Aufgabe 1: Erklären Sie anhand des Textauszugs zur OT-Mitgliedschaft, weshalb die Beteiligung an der Erörterung tarifpolitischer Fragen mit beratender Stimme als unbedenklich gilt.

Demgegenüber stehen den OT-Mitgliedern die allgemeinen Mitwirkungsrechte eines gewöhnlichen Vereinsmitglieds zu, die keinen originären Bezug zur Tarifpolitik des Verbandes haben. Die Beteiligung bei der Erörterung tarifpolitischer Fragen mit beratender Stimme ist ebenfalls unbedenklich. Denn dem Verband ist es auch nicht verwehrt, sich durch an die tarifpolitischen Entscheidungen nicht gebundene außenstehende Dritte beraten zu lassen.

Hinweis für die Praxis:

Diese Anforderungen sind in der notwendigen Klarheit zu regeln. In der Praxis kann daher nur dringend empfohlen werden, eine sehr differenzierte, deutliche Ausgestaltung der Verbandssatzung vorzunehmen und keine Zweifelsfragen aufkommen zu lassen. Die strikte Trennung kann sprachlich ohne weiteres herbeigeführt werden und Restrisiken werden auf diese Weise vermieden.

Übungsmaterial:
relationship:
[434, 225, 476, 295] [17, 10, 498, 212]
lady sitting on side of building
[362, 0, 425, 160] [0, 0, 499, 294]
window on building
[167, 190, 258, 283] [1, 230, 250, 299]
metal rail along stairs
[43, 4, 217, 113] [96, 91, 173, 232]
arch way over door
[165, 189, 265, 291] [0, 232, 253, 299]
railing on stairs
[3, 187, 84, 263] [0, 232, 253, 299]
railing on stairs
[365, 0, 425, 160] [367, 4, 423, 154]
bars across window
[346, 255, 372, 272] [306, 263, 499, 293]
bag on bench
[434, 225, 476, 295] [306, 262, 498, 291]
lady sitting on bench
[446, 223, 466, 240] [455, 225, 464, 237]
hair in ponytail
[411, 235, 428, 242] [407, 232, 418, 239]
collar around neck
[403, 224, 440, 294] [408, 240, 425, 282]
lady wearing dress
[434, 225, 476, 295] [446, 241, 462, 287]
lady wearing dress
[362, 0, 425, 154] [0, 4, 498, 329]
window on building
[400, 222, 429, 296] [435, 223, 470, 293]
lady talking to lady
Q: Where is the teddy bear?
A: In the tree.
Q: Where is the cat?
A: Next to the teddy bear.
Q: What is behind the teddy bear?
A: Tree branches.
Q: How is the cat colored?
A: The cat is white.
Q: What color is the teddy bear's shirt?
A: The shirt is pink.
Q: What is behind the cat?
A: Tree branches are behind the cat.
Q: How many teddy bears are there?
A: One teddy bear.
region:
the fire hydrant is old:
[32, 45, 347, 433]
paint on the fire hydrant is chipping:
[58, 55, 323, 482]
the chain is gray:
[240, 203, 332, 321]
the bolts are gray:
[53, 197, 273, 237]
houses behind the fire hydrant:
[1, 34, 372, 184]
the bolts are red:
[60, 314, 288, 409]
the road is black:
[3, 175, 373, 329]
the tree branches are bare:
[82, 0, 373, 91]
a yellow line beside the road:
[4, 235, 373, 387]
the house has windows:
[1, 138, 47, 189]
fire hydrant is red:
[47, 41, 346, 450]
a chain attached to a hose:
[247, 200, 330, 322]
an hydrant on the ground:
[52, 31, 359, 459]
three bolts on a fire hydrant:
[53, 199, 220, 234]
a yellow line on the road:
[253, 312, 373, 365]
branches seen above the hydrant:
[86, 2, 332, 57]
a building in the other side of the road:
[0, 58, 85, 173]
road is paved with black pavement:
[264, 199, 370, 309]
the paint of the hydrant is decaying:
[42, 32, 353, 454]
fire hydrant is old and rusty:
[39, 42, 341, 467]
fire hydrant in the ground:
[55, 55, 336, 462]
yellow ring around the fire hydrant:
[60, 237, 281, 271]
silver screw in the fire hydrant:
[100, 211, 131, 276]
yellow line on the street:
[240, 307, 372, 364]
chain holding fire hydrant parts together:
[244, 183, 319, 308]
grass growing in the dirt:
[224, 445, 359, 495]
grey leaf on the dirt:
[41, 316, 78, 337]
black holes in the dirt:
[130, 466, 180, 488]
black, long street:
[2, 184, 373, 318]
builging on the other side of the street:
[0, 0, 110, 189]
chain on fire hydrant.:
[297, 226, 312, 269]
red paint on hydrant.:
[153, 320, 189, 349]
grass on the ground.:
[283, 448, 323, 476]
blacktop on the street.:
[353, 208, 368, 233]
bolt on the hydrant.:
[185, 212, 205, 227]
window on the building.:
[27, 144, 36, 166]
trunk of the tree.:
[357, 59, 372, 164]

Aufgabe 2: Ersetzen Sie in den Datensätzen „hydrant“ durch „fire hydrant“. Geben Sie dabei nur die Zeilen neu aus, die mit der Zeile beginnen, die „red paint on“ enthält, und mit dem Ende der Datensätze enden, beide Grenzen eingeschlossen, und lassen Sie alles Übrige unverändert.

Ihre Antwort 1: Diese Beteiligung ist unbedenklich, weil es dem Verband auch nicht verwehrt ist, sich von außenstehenden Dritten beraten zu lassen, die an die tarifpolitischen Entscheidungen nicht gebunden sind.

Ihre Antwort 2:
red paint on fire hydrant.:
[153, 320, 189, 349]
grass on the ground.:
[283, 448, 323, 476]
blacktop on the street.:
[353, 208, 368, 233]
bolt on the fire hydrant.:
[185, 212, 205, 227]
window on the building.:
[27, 144, 36, 166]
trunk of the tree.:
[357, 59, 372, 164]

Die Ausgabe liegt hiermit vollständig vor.